Perhaps more seriously, it means that it doesn't bring in the voices of those who might be able to critically unpack the conventional narratives that we have available to us to talk about technological change. So even though the book makes clear that it is not meaning to be anti-tech, in drawing on the kinds of sources it draws on, it can't help but treat what-was-before as normative and what-is-now as implicitly deviant. The kinds of experiments this book draws on so heavily cannot help but make that kind of presumption in how they are designed, I think, and whatever *this* book's intention, a lot of the scholars and authors it cites situate what they do in the context of already-dominant narratives of the dangers of technology. And that means that, as often as not, the text ends up reinforcing moral panic-style readings of tech's impacts, even when I think the author genuinely doesn't mean to. More than that, it means that sometimes technology and/or individual fallible habits get blamed for particular outcomes, when maybe more of the blame should be placed on the social organization of our lives and workplaces and families and communities under capitalism. Also, I would love to have seen critical but generous engagement with first-person accounts from the older range of people who are young enough to have grown up in the smartphone era talking about how they navigate all of these things, especially marginalized (queer, racialized, disabled, etc.) youth who have creatively used tech in their struggle to survive in a world that doesn't want them to – I'm sure they have things to teach the rest of us, and perhaps ways to help us parse out different-and-possibly-a-problem from just different, which I don't think this book does very well at all.

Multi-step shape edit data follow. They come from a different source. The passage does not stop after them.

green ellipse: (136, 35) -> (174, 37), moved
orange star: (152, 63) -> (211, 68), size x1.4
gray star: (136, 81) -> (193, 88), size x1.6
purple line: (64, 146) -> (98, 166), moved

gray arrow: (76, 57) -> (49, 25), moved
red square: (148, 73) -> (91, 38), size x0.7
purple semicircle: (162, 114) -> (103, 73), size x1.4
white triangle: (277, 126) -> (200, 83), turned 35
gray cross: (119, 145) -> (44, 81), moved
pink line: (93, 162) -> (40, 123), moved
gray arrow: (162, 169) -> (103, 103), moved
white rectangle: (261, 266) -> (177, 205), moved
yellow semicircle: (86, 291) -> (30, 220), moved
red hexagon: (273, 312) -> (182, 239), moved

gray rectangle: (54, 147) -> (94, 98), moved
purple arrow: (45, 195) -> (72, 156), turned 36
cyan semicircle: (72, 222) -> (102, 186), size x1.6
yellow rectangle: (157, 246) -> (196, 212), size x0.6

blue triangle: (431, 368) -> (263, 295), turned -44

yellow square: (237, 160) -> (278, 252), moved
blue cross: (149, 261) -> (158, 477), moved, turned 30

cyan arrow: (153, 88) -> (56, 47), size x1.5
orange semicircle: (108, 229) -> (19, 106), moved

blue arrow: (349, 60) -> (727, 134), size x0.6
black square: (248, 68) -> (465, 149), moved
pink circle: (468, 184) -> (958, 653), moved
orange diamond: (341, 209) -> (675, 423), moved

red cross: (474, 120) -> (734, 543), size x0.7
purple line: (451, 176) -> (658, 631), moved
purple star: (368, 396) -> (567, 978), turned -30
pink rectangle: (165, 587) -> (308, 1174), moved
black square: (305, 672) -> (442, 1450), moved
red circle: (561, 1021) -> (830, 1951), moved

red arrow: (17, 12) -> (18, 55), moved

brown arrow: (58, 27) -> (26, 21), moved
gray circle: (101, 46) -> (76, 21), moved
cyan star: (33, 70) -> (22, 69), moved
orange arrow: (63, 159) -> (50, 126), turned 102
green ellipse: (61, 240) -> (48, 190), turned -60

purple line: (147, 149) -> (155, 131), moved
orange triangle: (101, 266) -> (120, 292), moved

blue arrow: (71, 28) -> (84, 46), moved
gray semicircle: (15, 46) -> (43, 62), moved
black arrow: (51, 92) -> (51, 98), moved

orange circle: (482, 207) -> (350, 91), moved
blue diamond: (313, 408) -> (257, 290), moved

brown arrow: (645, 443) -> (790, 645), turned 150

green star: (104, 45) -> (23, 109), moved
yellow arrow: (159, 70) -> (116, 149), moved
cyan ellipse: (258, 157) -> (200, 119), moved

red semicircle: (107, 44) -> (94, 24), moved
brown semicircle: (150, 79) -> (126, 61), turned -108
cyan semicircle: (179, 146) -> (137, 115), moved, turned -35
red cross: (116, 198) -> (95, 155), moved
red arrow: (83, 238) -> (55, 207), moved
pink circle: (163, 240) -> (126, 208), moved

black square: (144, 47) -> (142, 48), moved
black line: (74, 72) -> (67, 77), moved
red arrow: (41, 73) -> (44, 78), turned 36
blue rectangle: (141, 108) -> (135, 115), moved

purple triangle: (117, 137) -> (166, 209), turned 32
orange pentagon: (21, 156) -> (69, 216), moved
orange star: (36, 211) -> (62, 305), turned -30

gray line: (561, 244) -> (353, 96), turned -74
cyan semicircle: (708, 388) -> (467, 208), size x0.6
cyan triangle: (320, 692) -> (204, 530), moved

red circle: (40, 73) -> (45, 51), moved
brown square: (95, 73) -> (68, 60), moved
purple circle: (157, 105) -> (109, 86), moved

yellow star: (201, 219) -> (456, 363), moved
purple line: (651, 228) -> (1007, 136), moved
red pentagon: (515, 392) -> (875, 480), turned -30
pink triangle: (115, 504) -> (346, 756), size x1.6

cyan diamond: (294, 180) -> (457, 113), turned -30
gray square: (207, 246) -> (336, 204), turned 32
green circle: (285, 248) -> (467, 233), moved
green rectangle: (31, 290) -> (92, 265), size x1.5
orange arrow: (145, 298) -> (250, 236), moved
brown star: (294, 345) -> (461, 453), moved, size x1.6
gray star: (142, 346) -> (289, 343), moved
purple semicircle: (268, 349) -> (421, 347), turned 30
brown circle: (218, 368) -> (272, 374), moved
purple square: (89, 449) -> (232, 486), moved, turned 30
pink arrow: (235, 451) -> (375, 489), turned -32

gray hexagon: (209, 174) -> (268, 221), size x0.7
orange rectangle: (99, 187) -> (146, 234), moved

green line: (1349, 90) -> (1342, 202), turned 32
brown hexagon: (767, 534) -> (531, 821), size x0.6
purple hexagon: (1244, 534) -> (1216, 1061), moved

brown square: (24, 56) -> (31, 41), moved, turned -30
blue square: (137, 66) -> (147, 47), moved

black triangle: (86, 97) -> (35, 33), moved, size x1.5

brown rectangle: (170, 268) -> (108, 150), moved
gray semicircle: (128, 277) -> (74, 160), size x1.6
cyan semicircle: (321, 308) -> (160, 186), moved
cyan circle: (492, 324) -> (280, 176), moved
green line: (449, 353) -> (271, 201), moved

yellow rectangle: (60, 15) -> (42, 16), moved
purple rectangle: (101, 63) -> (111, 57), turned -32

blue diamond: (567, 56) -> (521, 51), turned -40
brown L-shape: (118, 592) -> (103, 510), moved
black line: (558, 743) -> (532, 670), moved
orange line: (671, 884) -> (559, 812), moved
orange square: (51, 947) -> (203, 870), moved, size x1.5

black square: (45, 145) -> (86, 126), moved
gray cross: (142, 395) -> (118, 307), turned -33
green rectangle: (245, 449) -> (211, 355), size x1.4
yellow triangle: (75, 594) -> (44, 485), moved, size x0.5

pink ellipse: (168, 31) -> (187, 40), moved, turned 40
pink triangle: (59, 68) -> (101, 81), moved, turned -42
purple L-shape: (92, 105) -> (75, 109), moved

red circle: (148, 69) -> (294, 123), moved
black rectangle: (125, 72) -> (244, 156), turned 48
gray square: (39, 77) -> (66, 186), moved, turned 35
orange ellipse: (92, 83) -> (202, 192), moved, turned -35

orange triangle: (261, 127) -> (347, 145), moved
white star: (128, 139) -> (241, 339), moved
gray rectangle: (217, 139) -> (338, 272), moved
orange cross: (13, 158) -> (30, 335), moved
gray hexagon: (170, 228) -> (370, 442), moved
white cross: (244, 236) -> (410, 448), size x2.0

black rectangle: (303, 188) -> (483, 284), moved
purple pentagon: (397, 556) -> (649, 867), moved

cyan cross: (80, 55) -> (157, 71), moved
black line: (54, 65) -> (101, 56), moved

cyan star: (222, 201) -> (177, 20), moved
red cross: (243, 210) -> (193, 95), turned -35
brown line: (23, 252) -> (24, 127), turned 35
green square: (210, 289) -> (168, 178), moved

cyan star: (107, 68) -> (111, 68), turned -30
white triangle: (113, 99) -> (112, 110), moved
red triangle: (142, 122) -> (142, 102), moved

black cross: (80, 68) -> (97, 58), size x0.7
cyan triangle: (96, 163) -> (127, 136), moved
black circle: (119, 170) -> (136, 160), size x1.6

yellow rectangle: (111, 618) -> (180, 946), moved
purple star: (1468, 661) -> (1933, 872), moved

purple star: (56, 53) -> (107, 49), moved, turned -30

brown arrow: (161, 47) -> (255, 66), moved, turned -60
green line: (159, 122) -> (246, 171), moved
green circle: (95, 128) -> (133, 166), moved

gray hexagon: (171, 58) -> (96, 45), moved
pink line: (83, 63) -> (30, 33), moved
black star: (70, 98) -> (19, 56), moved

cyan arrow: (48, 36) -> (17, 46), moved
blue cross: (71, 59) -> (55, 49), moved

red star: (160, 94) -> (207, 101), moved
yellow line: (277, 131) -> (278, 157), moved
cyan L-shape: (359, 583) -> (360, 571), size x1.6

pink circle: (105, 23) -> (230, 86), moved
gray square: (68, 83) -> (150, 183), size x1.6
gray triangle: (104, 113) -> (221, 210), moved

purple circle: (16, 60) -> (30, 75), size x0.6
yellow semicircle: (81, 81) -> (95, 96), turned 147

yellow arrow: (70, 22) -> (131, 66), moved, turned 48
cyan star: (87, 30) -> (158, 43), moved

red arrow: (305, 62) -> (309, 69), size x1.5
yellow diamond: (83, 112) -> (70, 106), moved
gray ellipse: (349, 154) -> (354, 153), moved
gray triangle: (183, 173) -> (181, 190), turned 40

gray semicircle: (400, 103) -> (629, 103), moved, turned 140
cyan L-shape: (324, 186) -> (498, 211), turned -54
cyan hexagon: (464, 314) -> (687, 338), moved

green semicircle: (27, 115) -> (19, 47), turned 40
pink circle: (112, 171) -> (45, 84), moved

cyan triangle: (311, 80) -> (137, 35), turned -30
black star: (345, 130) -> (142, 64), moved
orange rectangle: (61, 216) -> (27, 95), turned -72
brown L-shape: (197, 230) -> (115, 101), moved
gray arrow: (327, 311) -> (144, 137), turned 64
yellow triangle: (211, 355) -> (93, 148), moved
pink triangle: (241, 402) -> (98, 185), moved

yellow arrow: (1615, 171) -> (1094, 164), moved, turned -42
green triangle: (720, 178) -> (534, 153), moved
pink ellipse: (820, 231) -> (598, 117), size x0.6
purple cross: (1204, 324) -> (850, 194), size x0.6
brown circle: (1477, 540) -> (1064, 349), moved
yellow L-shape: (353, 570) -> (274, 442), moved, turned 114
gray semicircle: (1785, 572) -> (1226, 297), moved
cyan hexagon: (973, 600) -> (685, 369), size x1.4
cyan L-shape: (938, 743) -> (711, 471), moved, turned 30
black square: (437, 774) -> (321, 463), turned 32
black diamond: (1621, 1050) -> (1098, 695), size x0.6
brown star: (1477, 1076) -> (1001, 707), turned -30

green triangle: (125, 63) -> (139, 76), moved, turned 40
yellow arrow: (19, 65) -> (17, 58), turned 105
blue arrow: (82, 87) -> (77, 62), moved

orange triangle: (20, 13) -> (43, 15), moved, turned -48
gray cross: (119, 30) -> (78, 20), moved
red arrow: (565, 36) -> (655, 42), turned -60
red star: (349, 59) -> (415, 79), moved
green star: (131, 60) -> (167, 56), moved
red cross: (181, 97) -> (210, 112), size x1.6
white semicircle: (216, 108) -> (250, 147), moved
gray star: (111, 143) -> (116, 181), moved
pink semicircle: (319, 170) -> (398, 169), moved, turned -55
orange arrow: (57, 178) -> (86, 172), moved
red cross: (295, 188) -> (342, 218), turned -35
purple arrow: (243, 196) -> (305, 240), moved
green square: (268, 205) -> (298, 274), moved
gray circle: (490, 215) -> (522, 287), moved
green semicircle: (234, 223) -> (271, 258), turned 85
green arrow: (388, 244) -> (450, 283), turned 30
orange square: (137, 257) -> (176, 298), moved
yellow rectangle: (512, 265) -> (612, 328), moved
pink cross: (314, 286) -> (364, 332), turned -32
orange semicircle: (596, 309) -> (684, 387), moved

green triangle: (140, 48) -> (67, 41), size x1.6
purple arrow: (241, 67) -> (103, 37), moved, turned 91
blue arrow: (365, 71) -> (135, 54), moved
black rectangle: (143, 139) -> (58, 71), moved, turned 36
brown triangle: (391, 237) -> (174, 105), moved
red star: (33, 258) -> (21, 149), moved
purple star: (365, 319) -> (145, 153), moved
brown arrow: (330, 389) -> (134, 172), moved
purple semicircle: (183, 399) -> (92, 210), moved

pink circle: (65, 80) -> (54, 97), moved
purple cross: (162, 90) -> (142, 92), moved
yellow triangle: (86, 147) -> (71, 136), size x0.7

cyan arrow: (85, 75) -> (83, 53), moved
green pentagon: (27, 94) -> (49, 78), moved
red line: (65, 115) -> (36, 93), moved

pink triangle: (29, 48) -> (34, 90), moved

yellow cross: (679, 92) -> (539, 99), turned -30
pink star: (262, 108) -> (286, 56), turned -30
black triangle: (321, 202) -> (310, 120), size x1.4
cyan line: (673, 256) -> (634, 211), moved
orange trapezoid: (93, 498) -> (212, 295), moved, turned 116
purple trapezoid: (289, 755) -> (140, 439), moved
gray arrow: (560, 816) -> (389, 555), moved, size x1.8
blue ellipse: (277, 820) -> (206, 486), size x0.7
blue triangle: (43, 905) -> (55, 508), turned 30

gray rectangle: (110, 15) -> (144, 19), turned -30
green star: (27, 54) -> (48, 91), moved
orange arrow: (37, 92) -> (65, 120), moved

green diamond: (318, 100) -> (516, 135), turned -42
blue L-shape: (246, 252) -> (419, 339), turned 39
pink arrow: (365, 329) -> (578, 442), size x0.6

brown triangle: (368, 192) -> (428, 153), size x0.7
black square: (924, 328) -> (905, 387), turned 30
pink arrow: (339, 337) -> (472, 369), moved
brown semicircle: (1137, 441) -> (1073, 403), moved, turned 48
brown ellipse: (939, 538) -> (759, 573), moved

I also look a bit askance at the ways in which this book treats so much of this as new. Sure, smartphones and social media mean that my obsessing about my time usage has different details than it did in 1998. But the basic questions about the life you want to live, the things you want to make, the experiences that you want to enjoy, the dynamics of self that pull in this direction and that, and the practices of self-fashioning that can cajole a reluctant self into the shape that you want it to take are no different now than then. At least not for me, anyway. It's not about my phone, or it's only a bit about my phone; it's mostly about me-in-the-world.

Anyway, given what this book sets out to do, and given where I'm reading it from, I suppose it's not surprising that I appreciated at least some of the tools and insights it has given me to think about how I use my time and how I might use it differently, and that I was simultaneously skeptical of its approach to social analysis.